TASK DESCRIPTION:
Please copy, exactly as they appear below, the lines from the one containing "(fp_line (start 7.62 -1.33) (end 7.62" through the one containing "(fp_line (start -10.22".

MATERIAL PROVIDED:
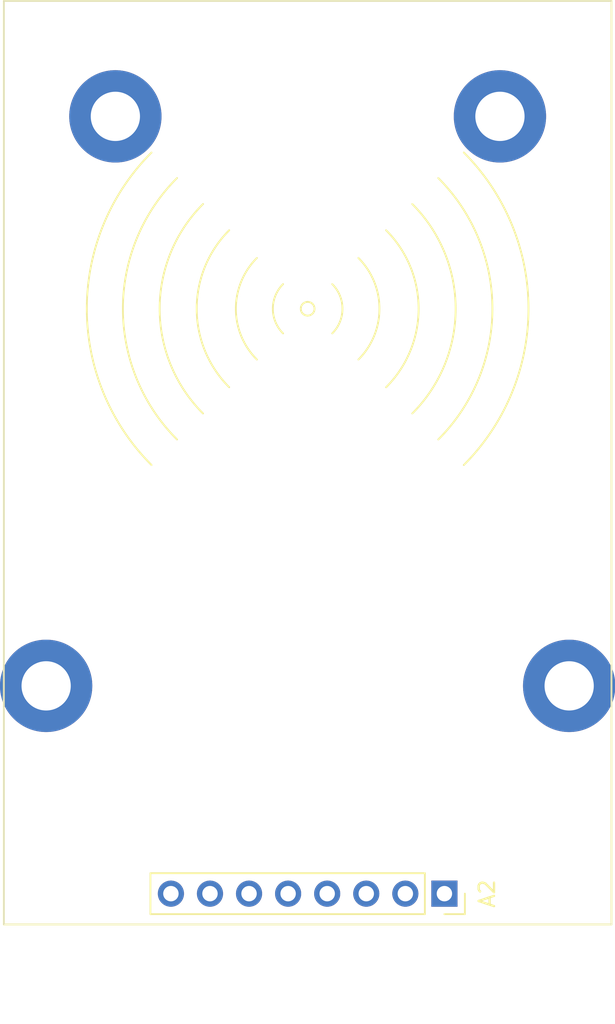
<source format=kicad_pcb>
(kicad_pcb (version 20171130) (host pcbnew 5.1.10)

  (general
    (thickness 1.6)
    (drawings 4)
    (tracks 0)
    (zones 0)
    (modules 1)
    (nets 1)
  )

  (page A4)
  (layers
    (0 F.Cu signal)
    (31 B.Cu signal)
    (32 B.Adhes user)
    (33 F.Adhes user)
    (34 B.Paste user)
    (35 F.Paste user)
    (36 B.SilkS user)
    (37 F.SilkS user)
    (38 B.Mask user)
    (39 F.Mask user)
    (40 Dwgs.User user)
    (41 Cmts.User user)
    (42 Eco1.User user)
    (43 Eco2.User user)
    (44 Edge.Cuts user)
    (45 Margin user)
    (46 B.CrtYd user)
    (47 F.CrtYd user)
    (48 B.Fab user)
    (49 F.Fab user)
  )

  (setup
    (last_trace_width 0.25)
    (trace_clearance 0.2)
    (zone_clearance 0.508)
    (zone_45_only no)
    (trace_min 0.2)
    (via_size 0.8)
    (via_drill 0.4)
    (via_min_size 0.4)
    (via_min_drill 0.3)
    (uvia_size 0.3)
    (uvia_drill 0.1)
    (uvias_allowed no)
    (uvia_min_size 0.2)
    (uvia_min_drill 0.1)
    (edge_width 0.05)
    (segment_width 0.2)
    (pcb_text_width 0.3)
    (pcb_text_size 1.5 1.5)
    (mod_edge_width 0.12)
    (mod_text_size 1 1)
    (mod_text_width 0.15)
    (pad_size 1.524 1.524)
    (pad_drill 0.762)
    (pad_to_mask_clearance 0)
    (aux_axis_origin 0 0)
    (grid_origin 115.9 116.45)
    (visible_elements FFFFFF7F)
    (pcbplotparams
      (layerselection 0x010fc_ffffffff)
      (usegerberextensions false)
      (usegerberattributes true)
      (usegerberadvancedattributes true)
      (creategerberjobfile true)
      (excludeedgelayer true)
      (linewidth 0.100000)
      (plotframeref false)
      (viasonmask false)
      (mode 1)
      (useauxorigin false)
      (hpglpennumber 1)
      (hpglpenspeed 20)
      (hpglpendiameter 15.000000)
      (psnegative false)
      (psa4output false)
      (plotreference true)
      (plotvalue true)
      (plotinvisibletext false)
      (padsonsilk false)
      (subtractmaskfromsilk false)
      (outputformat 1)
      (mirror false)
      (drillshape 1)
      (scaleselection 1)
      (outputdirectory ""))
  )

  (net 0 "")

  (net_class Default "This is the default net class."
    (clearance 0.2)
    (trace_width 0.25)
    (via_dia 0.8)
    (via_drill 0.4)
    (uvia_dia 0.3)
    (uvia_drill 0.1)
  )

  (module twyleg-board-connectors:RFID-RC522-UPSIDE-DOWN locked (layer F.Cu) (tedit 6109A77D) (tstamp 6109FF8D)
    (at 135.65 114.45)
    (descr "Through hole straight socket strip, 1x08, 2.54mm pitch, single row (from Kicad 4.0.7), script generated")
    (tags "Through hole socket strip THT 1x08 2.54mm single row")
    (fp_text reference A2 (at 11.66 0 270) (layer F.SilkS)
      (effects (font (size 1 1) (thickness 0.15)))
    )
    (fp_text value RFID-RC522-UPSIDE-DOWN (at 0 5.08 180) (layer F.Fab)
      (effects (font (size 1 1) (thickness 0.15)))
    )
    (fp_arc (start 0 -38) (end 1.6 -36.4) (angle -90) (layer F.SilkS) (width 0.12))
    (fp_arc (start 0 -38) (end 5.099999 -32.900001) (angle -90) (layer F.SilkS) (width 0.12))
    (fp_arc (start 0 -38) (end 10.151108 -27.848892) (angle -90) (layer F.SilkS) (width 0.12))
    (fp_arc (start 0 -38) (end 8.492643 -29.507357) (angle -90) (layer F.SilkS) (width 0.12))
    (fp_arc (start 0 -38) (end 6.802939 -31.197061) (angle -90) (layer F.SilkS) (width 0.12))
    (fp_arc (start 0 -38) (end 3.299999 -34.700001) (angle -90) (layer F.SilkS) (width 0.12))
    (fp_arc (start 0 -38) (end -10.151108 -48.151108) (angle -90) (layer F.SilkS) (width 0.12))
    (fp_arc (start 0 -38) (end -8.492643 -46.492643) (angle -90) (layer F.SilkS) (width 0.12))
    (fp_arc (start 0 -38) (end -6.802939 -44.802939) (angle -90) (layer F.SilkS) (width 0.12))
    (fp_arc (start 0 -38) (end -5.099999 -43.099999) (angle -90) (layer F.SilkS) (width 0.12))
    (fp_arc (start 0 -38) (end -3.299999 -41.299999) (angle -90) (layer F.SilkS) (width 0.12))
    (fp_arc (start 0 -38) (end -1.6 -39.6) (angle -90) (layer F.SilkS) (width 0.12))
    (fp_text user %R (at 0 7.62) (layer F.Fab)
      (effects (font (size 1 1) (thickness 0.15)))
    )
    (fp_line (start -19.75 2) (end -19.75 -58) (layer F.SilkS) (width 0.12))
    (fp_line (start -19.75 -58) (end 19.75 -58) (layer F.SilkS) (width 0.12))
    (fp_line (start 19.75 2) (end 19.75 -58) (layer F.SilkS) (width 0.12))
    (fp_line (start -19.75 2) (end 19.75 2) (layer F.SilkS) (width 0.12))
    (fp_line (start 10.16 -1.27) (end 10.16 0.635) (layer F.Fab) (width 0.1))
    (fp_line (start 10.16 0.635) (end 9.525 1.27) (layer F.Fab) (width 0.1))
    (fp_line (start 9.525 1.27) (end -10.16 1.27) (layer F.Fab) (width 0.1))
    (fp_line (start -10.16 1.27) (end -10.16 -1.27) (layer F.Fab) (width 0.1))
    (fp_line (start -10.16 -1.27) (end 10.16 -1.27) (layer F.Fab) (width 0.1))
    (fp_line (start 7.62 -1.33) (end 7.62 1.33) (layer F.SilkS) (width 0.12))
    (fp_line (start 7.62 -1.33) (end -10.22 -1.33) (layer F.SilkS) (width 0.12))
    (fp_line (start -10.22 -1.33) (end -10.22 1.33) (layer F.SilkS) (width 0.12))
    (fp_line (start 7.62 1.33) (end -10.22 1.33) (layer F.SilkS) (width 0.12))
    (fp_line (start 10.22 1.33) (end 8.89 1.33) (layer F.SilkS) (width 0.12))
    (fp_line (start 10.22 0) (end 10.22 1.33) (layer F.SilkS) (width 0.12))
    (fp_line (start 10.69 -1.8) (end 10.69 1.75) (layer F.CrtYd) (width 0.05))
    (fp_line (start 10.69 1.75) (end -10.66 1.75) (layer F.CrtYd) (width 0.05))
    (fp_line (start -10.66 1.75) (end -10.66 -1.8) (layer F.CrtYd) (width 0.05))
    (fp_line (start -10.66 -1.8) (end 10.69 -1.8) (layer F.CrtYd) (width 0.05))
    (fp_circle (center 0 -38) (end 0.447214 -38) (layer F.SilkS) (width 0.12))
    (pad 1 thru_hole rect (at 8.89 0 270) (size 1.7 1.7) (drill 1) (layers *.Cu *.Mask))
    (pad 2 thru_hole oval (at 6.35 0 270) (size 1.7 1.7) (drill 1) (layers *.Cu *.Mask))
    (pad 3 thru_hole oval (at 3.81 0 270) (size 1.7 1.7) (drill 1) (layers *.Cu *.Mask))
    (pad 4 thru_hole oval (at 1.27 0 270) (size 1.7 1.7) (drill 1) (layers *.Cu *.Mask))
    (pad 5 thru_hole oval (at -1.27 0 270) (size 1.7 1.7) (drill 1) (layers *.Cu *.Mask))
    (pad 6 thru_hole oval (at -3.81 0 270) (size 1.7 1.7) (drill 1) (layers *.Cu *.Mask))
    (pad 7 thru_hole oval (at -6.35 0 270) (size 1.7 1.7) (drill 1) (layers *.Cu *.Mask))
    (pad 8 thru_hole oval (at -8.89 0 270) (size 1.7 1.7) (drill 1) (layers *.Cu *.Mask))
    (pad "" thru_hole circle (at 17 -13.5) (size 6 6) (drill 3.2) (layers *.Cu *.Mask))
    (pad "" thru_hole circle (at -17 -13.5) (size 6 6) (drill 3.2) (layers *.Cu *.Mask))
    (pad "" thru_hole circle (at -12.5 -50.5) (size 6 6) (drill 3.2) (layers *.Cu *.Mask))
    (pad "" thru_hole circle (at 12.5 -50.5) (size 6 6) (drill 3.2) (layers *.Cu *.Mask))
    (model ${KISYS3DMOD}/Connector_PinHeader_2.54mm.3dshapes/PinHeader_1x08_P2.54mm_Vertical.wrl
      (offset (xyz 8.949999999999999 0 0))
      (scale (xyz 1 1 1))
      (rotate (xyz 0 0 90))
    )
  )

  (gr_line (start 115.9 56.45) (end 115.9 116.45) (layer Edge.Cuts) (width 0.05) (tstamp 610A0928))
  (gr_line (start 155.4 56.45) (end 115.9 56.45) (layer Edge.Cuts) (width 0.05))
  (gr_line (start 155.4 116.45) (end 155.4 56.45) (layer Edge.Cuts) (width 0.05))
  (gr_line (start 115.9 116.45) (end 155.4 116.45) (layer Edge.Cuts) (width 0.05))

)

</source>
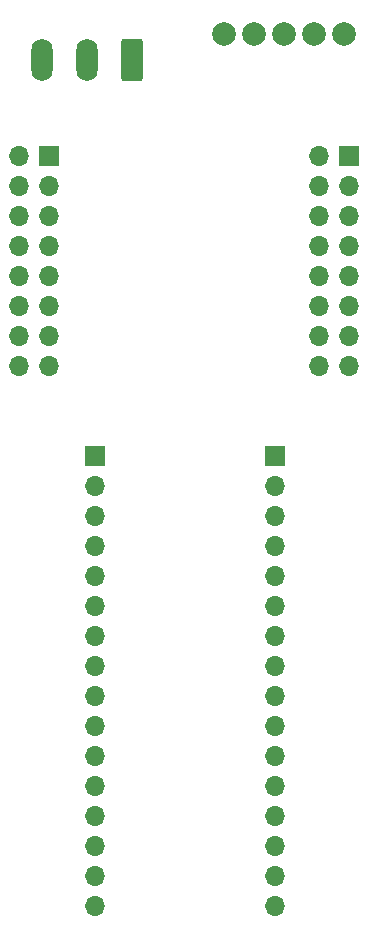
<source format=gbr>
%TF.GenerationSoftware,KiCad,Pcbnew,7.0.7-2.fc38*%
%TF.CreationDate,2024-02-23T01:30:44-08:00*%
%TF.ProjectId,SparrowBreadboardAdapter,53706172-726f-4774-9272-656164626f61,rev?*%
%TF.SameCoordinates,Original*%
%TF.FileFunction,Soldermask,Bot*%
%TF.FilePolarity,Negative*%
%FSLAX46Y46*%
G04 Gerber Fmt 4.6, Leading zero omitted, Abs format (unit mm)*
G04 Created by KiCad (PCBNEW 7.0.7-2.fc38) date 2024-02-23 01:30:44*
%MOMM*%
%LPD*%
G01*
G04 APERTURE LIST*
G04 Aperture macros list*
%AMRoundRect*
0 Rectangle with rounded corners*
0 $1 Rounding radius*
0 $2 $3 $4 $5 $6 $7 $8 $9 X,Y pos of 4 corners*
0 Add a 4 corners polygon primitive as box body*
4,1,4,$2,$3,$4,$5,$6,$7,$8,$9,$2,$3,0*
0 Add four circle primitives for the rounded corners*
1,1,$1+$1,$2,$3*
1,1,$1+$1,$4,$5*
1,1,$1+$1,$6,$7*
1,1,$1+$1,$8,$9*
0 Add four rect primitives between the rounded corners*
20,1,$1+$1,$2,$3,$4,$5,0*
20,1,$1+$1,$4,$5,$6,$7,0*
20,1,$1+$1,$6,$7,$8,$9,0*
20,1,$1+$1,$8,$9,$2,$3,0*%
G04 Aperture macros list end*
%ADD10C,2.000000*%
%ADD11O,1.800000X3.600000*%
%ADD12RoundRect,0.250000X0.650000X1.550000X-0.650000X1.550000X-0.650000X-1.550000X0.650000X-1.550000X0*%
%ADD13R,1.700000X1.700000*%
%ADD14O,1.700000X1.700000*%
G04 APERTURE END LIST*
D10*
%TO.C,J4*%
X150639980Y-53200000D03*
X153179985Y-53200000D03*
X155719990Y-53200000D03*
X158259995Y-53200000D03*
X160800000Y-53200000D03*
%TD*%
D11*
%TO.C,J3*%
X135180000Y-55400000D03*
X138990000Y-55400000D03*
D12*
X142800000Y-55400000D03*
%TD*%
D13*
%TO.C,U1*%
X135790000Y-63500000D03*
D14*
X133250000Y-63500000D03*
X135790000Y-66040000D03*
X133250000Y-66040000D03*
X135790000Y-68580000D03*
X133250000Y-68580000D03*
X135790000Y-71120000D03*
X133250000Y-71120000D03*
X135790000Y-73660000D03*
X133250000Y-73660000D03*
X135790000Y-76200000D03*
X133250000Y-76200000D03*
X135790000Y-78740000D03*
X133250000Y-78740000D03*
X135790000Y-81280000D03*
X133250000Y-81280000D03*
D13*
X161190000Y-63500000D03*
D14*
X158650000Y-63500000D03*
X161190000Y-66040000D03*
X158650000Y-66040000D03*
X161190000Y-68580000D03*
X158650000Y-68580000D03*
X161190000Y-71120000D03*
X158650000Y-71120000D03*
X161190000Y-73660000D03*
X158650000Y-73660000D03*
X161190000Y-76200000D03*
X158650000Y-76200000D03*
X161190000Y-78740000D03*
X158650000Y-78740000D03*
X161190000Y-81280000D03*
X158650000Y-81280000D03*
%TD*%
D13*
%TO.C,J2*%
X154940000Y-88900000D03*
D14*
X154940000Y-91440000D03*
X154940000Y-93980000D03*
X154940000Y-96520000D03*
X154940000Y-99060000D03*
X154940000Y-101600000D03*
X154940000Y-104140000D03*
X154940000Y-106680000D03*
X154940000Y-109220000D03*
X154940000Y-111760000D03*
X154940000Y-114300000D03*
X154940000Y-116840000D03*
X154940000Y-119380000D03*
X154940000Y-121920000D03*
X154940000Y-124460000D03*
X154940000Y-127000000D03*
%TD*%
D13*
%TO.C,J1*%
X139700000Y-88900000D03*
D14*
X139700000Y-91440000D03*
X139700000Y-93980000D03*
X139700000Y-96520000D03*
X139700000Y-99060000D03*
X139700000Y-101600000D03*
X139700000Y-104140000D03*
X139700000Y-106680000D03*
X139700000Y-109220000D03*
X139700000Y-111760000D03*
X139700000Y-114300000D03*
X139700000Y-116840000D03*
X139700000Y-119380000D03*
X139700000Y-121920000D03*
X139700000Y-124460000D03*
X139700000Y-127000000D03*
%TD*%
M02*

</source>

RESPONSE BOX:
    (fp_line (start 7.62 -1.33) (end 7.62 1.33) (layer F.SilkS) (width 0.12))
    (fp_line (start 7.62 -1.33) (end -10.22 -1.33) (layer F.SilkS) (width 0.12))
    (fp_line (start -10.22 -1.33) (end -10.22 1.33) (layer F.SilkS) (width 0.12))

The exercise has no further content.